* [ASSIGNMENT] Gather every line in the entries below that contains the word "Pintar". Letter case matters.
BEGIN
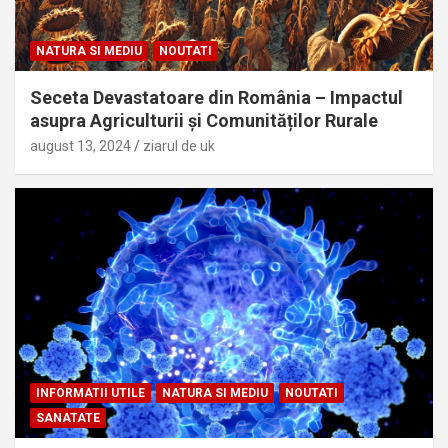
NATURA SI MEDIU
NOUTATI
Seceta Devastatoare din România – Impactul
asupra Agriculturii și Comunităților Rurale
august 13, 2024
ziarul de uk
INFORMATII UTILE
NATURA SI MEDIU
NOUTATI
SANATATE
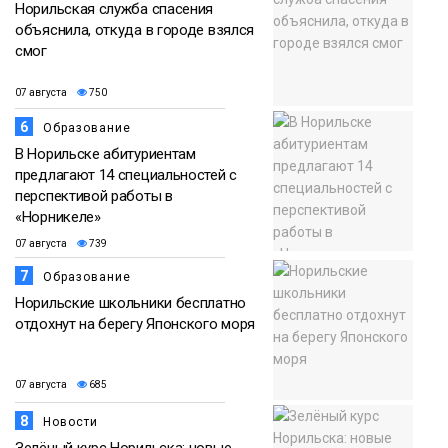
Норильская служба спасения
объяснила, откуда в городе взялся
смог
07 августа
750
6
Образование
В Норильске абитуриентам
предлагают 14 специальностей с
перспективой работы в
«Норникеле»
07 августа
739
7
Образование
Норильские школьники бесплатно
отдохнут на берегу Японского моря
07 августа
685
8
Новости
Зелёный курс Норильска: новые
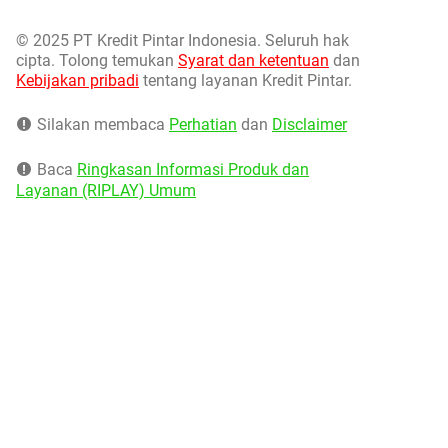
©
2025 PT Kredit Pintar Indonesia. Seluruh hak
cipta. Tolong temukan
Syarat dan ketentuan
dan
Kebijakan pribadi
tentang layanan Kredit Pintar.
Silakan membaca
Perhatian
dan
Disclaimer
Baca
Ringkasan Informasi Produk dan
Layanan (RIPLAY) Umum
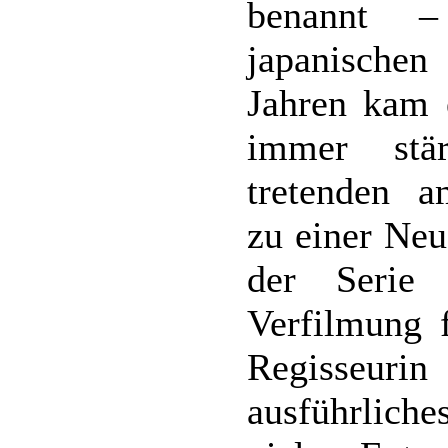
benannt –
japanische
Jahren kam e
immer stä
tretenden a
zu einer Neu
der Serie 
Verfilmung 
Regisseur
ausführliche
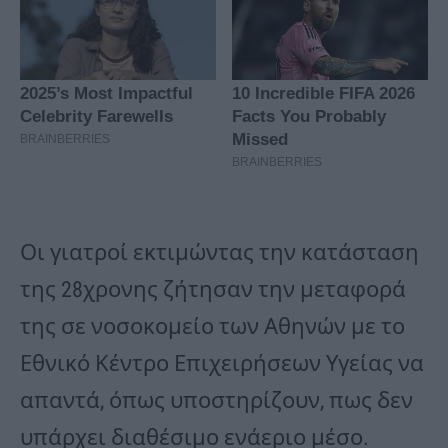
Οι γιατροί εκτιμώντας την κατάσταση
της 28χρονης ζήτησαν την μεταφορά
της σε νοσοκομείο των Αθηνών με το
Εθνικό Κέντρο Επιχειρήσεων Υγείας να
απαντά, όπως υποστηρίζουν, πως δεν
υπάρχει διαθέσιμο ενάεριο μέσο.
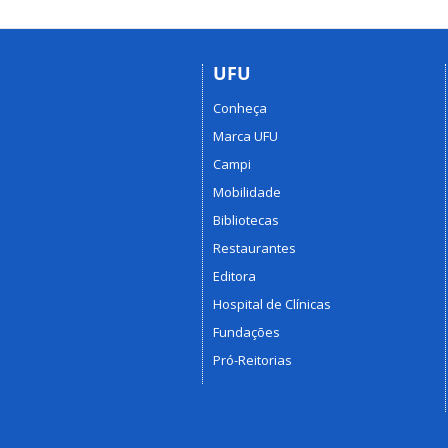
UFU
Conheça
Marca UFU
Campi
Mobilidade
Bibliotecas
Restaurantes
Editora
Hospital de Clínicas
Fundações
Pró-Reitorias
END
BEGIN
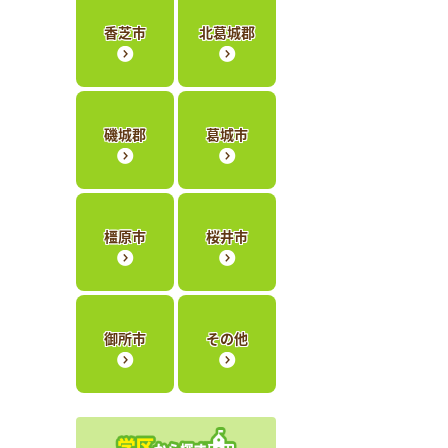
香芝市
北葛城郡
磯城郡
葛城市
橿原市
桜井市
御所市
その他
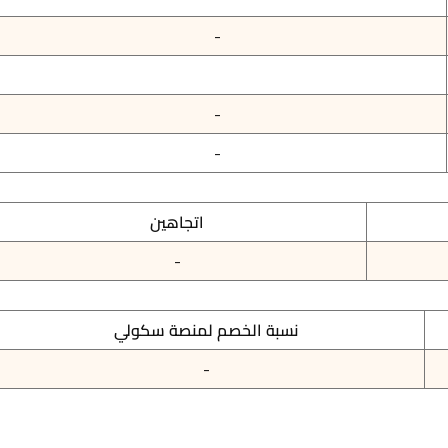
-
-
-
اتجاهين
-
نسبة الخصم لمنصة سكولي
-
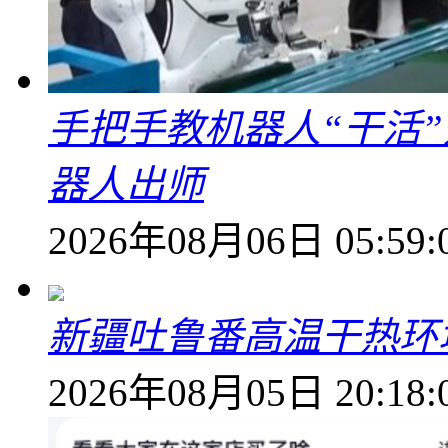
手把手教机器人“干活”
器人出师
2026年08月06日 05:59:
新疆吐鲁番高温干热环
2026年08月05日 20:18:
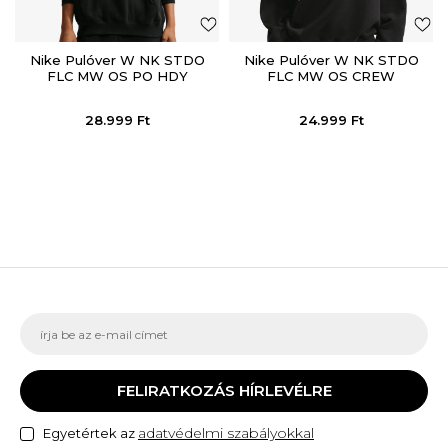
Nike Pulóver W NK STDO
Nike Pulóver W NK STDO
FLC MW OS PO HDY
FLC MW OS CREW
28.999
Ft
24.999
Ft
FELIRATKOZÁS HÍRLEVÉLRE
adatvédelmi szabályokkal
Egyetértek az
END
* [EXERCISE RESULT]
2025 PT Kredit Pintar Indonesia. Seluruh hak
tentang layanan Kredit Pintar.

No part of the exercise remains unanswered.